Situações como essa são comuns na prática clínica e frequentemente levam ao diagnóstico de insuficiência cardíaca uma síndrome em que o coração perde a capacidade de bombear sangue de forma eficiente para atender às necessidades do organismo. Nessa condição, o coração continua funcionando, mas com menor eficiência, comprometendo o funcionamento de diversos órgãos e afetando diretamente a qualidade de vida.

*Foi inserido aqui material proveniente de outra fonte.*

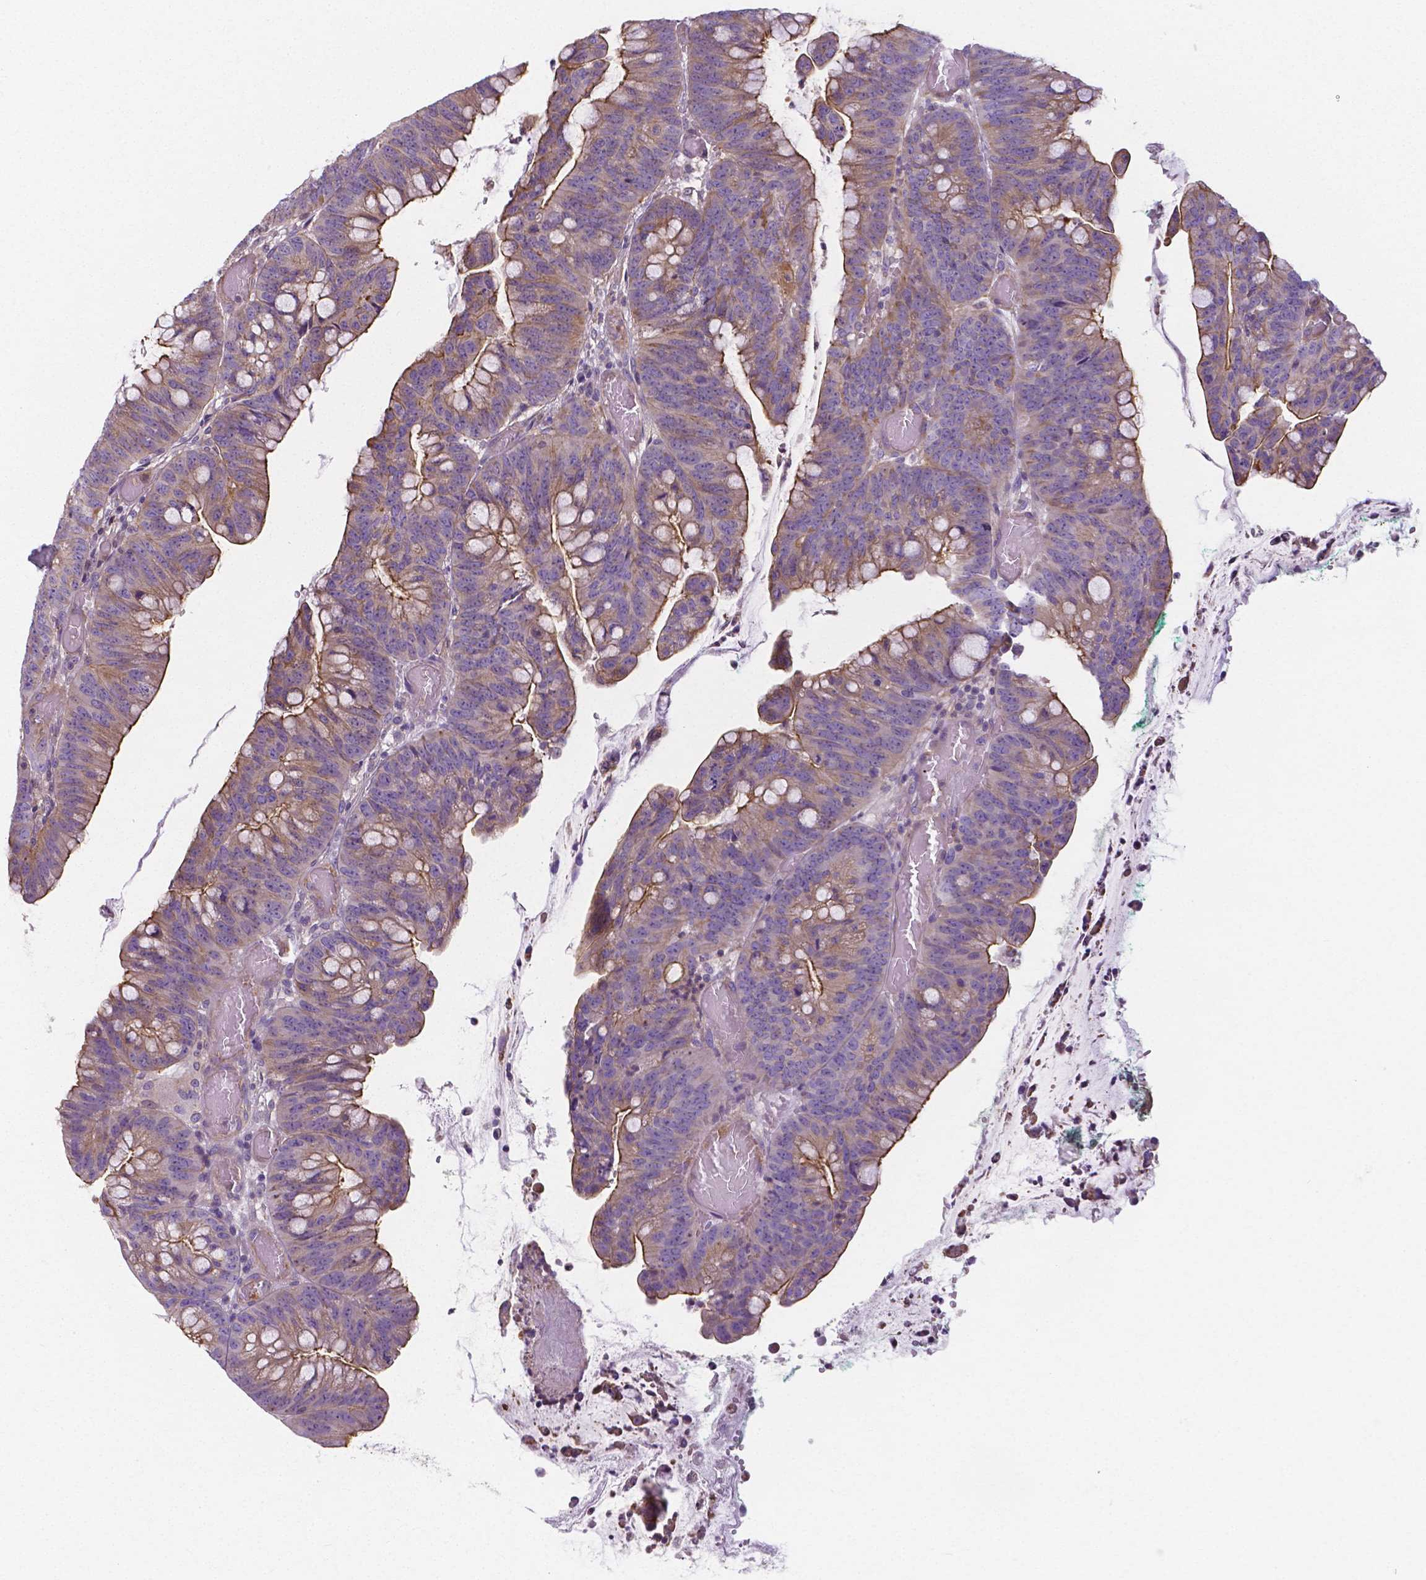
{"staining": {"intensity": "moderate", "quantity": "25%-75%", "location": "cytoplasmic/membranous"}, "tissue": "colorectal cancer", "cell_type": "Tumor cells", "image_type": "cancer", "snomed": [{"axis": "morphology", "description": "Adenocarcinoma, NOS"}, {"axis": "topography", "description": "Colon"}], "caption": "An immunohistochemistry (IHC) micrograph of neoplastic tissue is shown. Protein staining in brown highlights moderate cytoplasmic/membranous positivity in colorectal cancer (adenocarcinoma) within tumor cells. (Brightfield microscopy of DAB IHC at high magnification).", "gene": "CRMP1", "patient": {"sex": "male", "age": 62}}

Mais do que frequente, a insuficiência cardíaca tem impacto direto sobre o sistema público de saúde. Só entre 2008 e 2021, foram mais de 3,45 milhões de hospitalizações no SUS, com custo ajustado superior a R$ 8,4 bilhões no período. Entre as doenças cardiovasculares, a insuficiência cardíaca se destaca como uma das principais causas de internação hospitalar. Estudos indicam que, entre 2008 e 2017, as doenças do aparelho circulatório foram responsáveis por mais de 11 milhões de hospitalizações no Brasil, sendo a insuficiência cardíaca uma das principais responsáveis por essas internações.
Uma doença comum e muitas vezes silenciosa
A insuficiência cardíaca geralmente é consequência de outras condições cardiovasculares, como hipertensão arterial, infarto do miocárdio e doenças das válvulas cardíacas. O envelhecimento da população e o aumento de fatores de risco, como diabetes, obesidade e sedentarismo, também contribuem para o crescimento do número de casos.
Como esses sinais podem surgir de forma gradual, muitos pacientes demoram a procurar avaliação médica. Quando o diagnóstico finalmente é feito, a doença já pode estar em estágio mais avançado, o que dificulta o controle clínico e aumenta o risco de complicações.
O desafio não é apenas diagnosticar, mas tratar corretamente
Nas últimas décadas, o tratamento da insuficiência cardíaca evoluiu de forma significativa. Hoje se sabe que a combinação adequada de medicamentos pode reduzir hospitalizações, melhorar sintomas e aumentar a expectativa de vida dos pacientes. Essas terapias atuam em diferentes mecanismos da doença, como a ativação do sistema renina-angiotensina-aldosterona e do sistema nervoso simpático, processos que contribuem para a progressão da insuficiência cardíaca quando permanecem cronicamente ativados.
Apesar dos avanços científicos, na prática clínica ainda existem barreiras importantes para a implementação completa dessas estratégias terapêuticas. Registros clínicos brasileiros mostram que parte dos pacientes não recebe todas as terapias recomendadas ou inicia o tratamento tardiamente, o que contribui para taxas elevadas de hospitalização e mortalidade.
Diagnóstico precoce pode mudar o curso da doença
Embora seja uma condição grave, a insuficiência cardíaca pode ser controlada quando diagnosticada precocemente e tratada de forma adequada.
Reconhecer os sintomas, procurar avaliação médica e iniciar o tratamento no momento certo são medidas capazes de reduzir hospitalizações e melhorar a qualidade de vida. Na prática, cada internação evitada significa mais tempo em casa e maior autonomia para o paciente.
Hoje já existem evidências científicas sólidas e terapias eficazes disponíveis. O desafio está em garantir que esse conhecimento se traduza em diagnóstico precoce, tratamento adequado e acompanhamento contínuo para todos os pacientes.
*Daniella Motta é cardiologista com formação por meio do programa de Residência Médica em Clínica Médica e Cardiologia, título de Doutorado pela Universidade de São Paulo (USP) e Registro de Qualificação de Especialista (RQE).